* _Job_
Can you repeat, word for word, the part of the book reviews that opens with the words containing "Perhaps it was" and closes with "insuring Dick’s lorry."?

Richard Noble, Evro, £19.99 ISBN 978-1-910505-51-9
THE ALL-AMERICAN HERO AND JAGUAR’S RACING E-TYPES
Though claiming a Jaguar theme, this in fact depicts Briggs Cunningham’s wider life, covering Le Mans, car making, business and social life and his America’s Cup victory. Details of back stories – tax matters, relations with Browns Lane – depict a sportsman who gave millionaires a good name.
Phillip Bingham, Porter Press, ISBN 978-1-907085-81-9
It’s easy to view Dick Seaman only in terms of ‘did he or didn’t he?’ Did he fall for Nazi beguiling while driving for Mercedes, or was that half-mast wave to the Nürburgring crowds a visible refusal to kowtow to tyranny?
We can never truly know, just as we will never know whether the young Britisher might in other circumstances have gone on to one of the great grand prix careers. But in his fine new book, Richard Williams offers a rich portrait of this impatient and privileged young man, which helps to suggest how his mind coped with his conflict between patriotism and racing passion. Drawing on unpublished memoirs and much lateral truffling, Williams presents immense research about the family, and especially Dick’s mother – not born grand but the daughter of a policeman, determined from a child to will herself into privileged circles.
Perhaps it was inheriting that fierce willpower that let young Dick manipulate his parents into supporting his racing against their wishes: Lilian claimed she had handed him £30,000 – £3m today – “in easy stages”. Which, as Williams points out, was about the cost of becoming a lawyer or an MP, his parents’ hope. Within its elegant prose, Williams’ book is packed with detail, about Dick’s friends and colleagues, about a gilded life of dinners, dances and parties, about finances, even down to the cost of insuring Dick’s lorry.
More, he is able to straddle two worlds, knowledgeably describing the racing while also placing the whole in its social and political context, including British admiration in the mid-1930s for the stability Hitler had brought to a chaotic Germany, before the true evidence began to mount. And as both countries tried to prolong friendly relations – Britain to avoid war, Germany to neutralise a threat – Seaman’s difficult decision to remain with Mercedes was also coloured by this often-forgotten factor. Dick’s battles with his family over money and his German wife are vividly portrayed, alongside the thorough planning and preparation that matched his controlled skill at the wheel. Was Seaman merely the lucky, selfish child of money, turning a blind eye to evil? This excellent book suggests that careful, thorough, talented and ambitious Dick displayed the same single-minded drive we admire from someone who makes it against the odds.
A Race with Love and Death
Richard Williams
Simon & Schuster
ISBN: 978-1471179358
Forty-three years before Ford’s 1966 victory, the very first American entry was also a Ford – a modified Model T. That’s the sort of small fact that brims from this vast overview – three volumes from 1923-79.
Considine’s remit embraces cars, teams or people from the States, as well as Anglo-American hybrids. Sensibly, the material is served in yearly chunks, each race story wrapped round the American element, dressed with generous photos and topped by complete results with US entries in bold type.

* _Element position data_
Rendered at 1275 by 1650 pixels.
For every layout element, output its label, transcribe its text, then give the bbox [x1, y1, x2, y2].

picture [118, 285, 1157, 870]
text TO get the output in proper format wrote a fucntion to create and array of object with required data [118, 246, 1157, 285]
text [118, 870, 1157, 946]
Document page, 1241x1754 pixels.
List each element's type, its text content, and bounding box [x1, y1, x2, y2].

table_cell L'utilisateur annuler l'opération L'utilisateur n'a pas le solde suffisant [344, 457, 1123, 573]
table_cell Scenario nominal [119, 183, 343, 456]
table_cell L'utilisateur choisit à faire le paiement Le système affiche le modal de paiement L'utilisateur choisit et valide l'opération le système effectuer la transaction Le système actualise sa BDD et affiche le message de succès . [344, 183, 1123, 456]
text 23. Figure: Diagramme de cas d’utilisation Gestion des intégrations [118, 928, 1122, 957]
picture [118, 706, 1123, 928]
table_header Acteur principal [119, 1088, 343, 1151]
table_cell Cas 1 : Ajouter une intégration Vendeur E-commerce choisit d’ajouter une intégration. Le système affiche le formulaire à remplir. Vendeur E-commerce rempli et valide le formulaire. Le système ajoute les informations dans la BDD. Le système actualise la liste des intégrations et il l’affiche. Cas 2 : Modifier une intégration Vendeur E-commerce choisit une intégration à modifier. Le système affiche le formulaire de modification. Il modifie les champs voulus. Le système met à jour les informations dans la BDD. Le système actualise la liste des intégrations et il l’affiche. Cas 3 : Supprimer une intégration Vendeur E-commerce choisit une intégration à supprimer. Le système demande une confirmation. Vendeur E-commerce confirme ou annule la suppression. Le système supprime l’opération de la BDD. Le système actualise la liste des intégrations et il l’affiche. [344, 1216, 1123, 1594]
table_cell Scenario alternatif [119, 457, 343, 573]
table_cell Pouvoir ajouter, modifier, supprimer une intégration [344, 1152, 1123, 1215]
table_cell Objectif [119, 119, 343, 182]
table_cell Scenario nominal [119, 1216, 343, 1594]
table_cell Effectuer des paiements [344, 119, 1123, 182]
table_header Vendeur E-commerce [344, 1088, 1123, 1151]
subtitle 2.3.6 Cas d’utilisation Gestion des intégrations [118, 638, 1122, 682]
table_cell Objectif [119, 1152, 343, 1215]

* _Output for this exercise_
Perhaps it was inheriting that fierce willpower that let young Dick manipulate his parents into supporting his racing against their wishes: Lilian claimed she had handed him £30,000 – £3m today – “in easy stages”. Which, as Williams points out, was about the cost of becoming a lawyer or an MP, his parents’ hope. Within its elegant prose, Williams’ book is packed with detail, about Dick’s friends and colleagues, about a gilded life of dinners, dances and parties, about finances, even down to the cost of insuring Dick’s lorry.